Isolation or exclusion is a common form of punishment that several societies have used to punish deviance and protect their social identity. If a person from a group commits a transgression, the result can be people from outside the group associating such acts with the group’s identity. For example, the stereotypes that are commonly associated with native Indians are that of drunkards and criminals. If one person commits a crime, it becomes associated with the group’s identity and people start viewing the group with bias. Groups use several different kind of strategies to deal with such deviance. Some groups may support such behaviour with the hope that the deviant will correct himself. In the other cases, such acts are openly condemned and punished.

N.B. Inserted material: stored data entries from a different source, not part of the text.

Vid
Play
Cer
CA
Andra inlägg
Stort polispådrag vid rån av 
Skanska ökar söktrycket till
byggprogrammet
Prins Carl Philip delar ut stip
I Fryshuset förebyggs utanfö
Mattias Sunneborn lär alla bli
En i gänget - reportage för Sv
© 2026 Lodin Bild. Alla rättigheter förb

Rejection and denial are also used commonly to deal with deviance. In past, several religious groups have been using such tactics to deal with people that deviated from the prescribed norms. Such people are shunned from the group or rejected. No one from the group maintains a relationship with such people and they have to live outside the group. Simply put, the group throws them out. In ancient times banishment was a similar punishment used to deal with the traitors. While denial is used by groups often to control deviance, apology and forgiveness are also used to help deviants mend their ways and return to normal life. If the deviance is not of a higher degree or does not severely violate the norms of the group, an apology may be sufficient to allow the deviant to be forgiven for his crime. To an extent groups also demonstrate tolerance while dealing with crimes of lower degree. Small crimes are treated with tolerance in the modern society too. The criminal justice system allows such people having committed small crimes to be dealt with tolerance and applies minor punishments in such cases. The tolerance for deviance may also vary from group to group and based on their demographic characteristics.   It may be higher in the lower strata of the society. People from the lower socioeconomic groups may demonstrate higher tolerance whereas those from highly educated and civilized societies may demonstrate lower tolerance from crime and deviance.